It happens every year. And I complain about it every year and every year, it does me no good to whine. This is the time of the year when the flies make their presence known in all of the most unpleasant ways.
During the height of the summer, they are less noisome. They fly fast–so fast that I could not hit them if I wanted to. However, they also don’t annoy when they are flying fast and ignoring my presence. It’s the fall, when they suddenly slow down and begin to make a murderer out of me.
I can hit flies at the speed they are flying now. They fly along at old lady pace and land in places where I can finish them off with one good crack of the flyswatter. The real problem is that they are suddenly so many in numbers that I wonder if they have organized a family reunion in which they have invited every one of their many thousands of relatives, all of whom are gathering in the Fauth household.
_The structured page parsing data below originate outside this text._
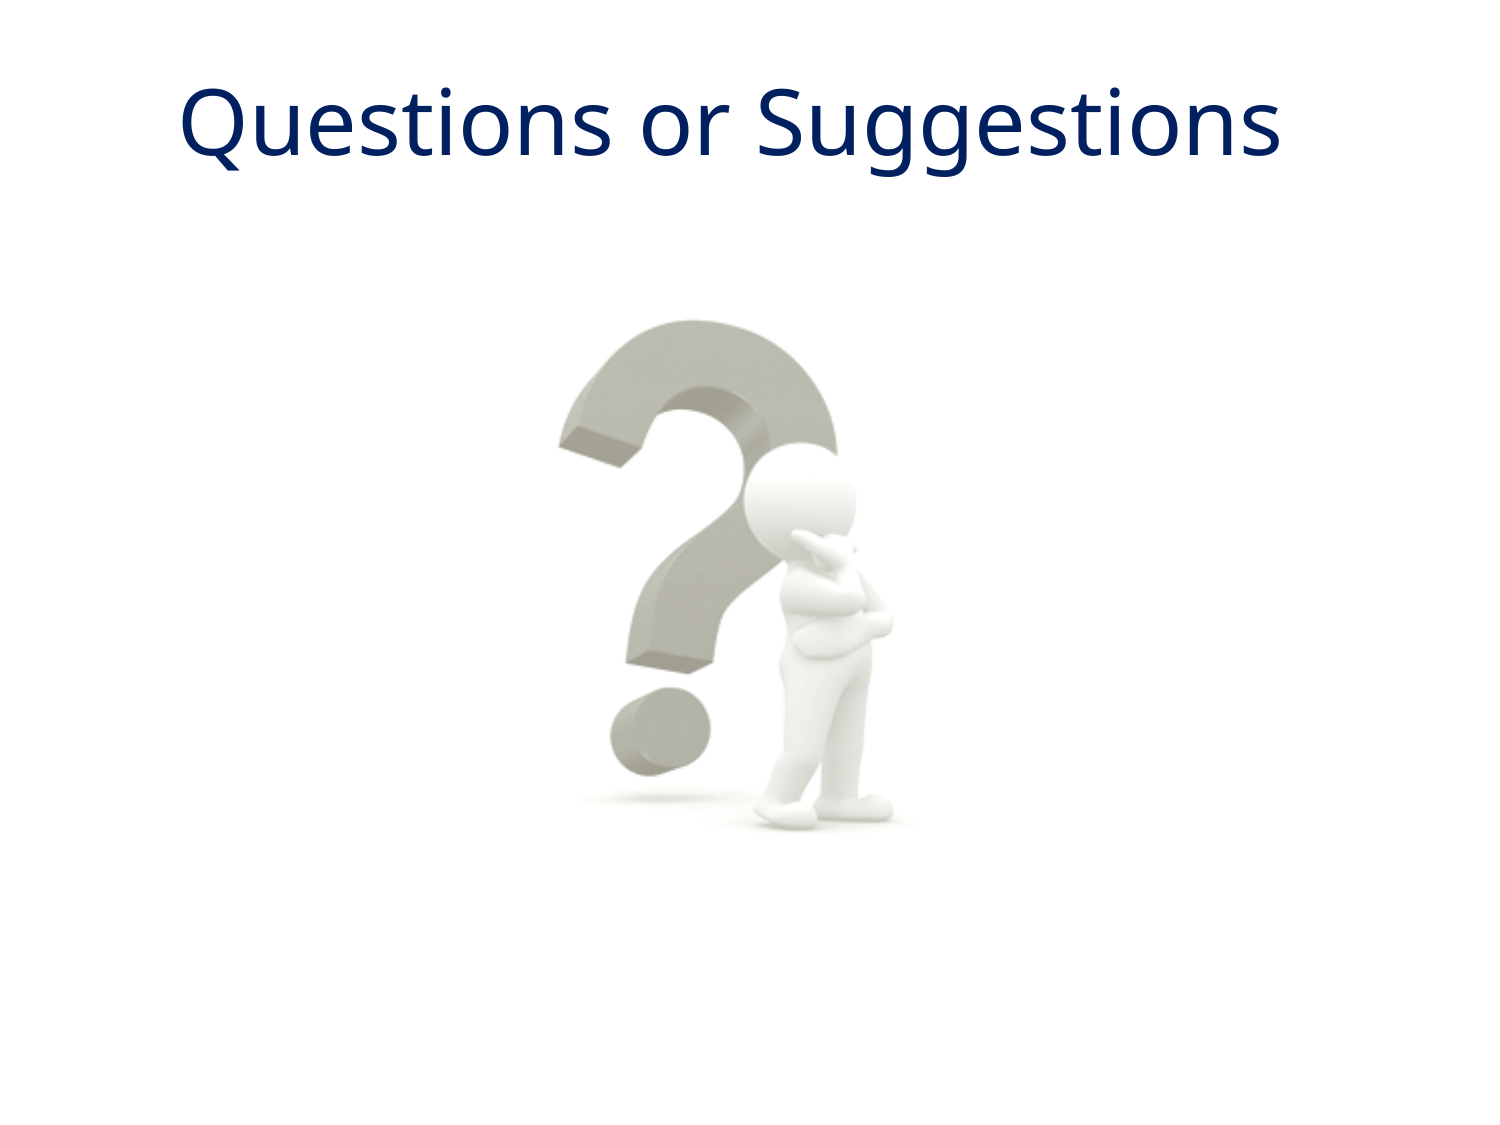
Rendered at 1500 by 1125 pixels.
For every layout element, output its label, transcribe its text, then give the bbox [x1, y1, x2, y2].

picture [437, 287, 1042, 892]
title Questions or Suggestions [162, 37, 1500, 201]
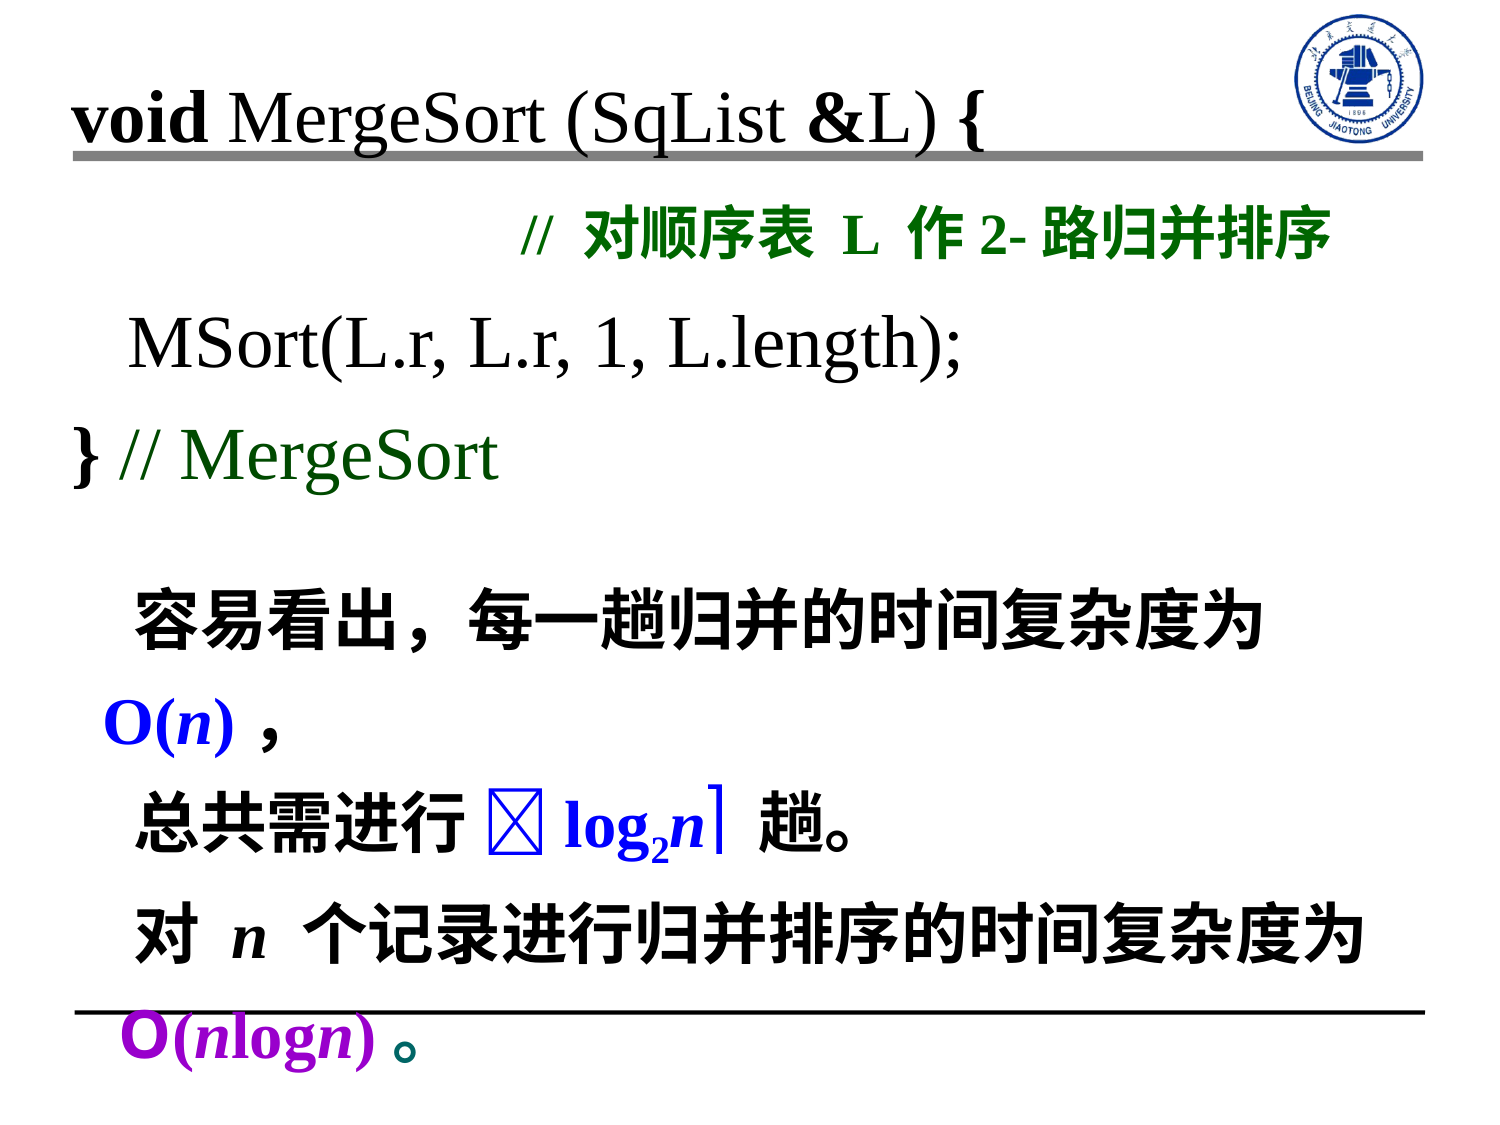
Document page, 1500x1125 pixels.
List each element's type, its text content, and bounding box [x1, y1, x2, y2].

text_box 容易看出，每一趟归并的时间复杂度为O(n)， 总共需进行 log2n 趟。 对 n 个记录进行归并排序的时间复杂度为 Ο(nlogn)。 [87, 550, 1455, 1079]
text_box void MergeSort (SqList &L) { // 对顺序表 L 作2-路归并排序 MSort(L.r, L.r, 1, L.length); } // MergeSort [56, 37, 1348, 503]
picture [1294, 14, 1424, 144]
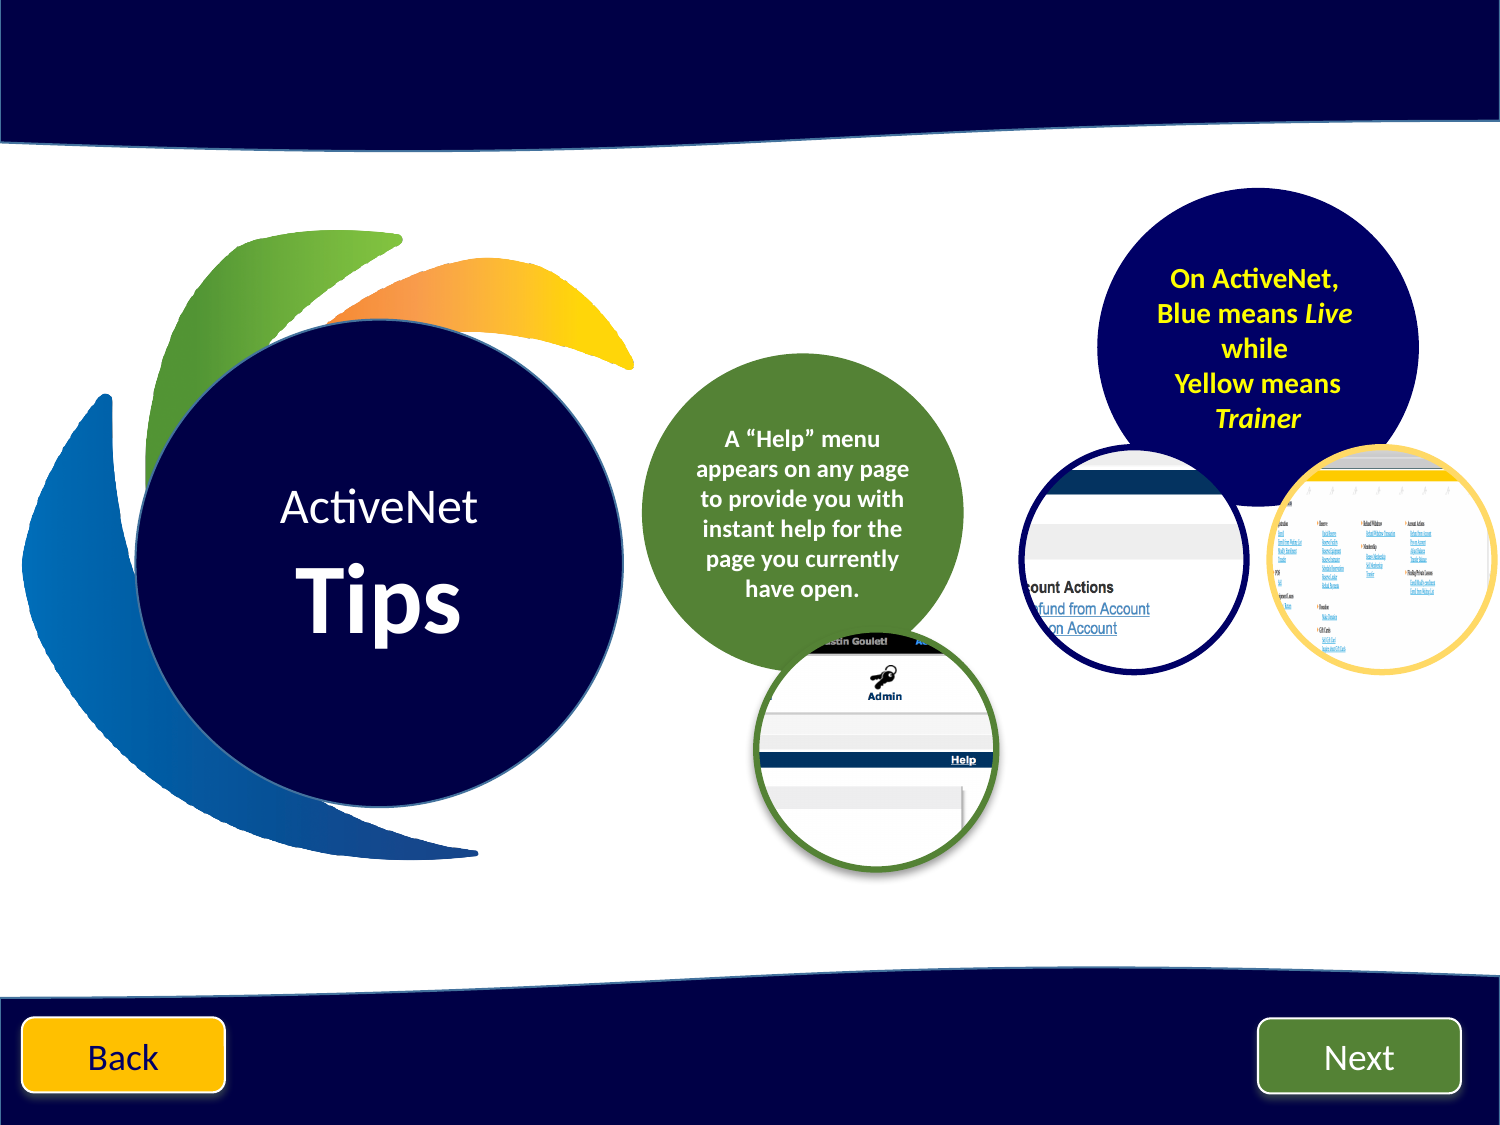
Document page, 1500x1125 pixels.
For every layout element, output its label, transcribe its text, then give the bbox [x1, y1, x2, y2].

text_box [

While I can hit them at this stage, there are so many that after a few rounds with the flyswatter, my kitchen floor looks like a fly killing field. Not to mention the mess to be cleaned off every surface in the house. It is a sad little fly blood bath and never makes me feel good. At least one of them got his revenge, however. I was drinking a nice cup of coffee with a plastic cover which contained only a small hole to drink from. I drank from it all morning, enjoying my daily coffee fix until I poured out the dregs and discovered a drowned fly carcass was in that liquid. I don’t know when or how it crawled in there, but I’m pretty sure I had enjoyed a lot of fly-flavored coffee that morning; a just revenge for all the flies I killed, I suppose, but definitely not the way I want to get my protein!
If it was just the common housefly that had invaded, that would be bad enough, but because of my inattention to a banana slow death on my counter, I have now had an invasion of fruit flies. These little devils make the common housefly a pleasure to deal with. They multiply faster than rabbits in season and they are MUCH faster and more elusive than a housefly.
I was up to the challenge, however. After an afternoon of killing houseflies, my blood was up and when I went to the kitchen sink to wash my hands, a cloud of fruit flies rose from the accommodating pipes of my sink. It was the last straw.
Without devising much of a plan, I snatched the Clorox spray from the counter and, screaming a war cry worthy of Braveheart, I began spraying bleach everywhere, on the sink, in the pipes, over the stove, along the counters, on the floor and even into the kitchen curtains. Fruit fly corpses littered the counters and the floor and the colors in my curtains turned white from fear (or bleach, whatever). It had been an ugly battle, but I emerged victorious.
Feeling mighty and terrible, I put away the bleach spray and the flyswatters and settled down in my favorite comfortable chair to relax. Just as I had begun to read my book, something went buzzing past my nose. Impossible! I had killed every fly for ten miles and besides, none of them was flying that fast. I jumped from the chair, and followed the trajectory of the unidentified flying insect. Crawling triumphantly across my living room windows was a boxelder bug! So excuse me, ladies in gentlemen, while I get my spray and my swatter for round three of the Insect Wars!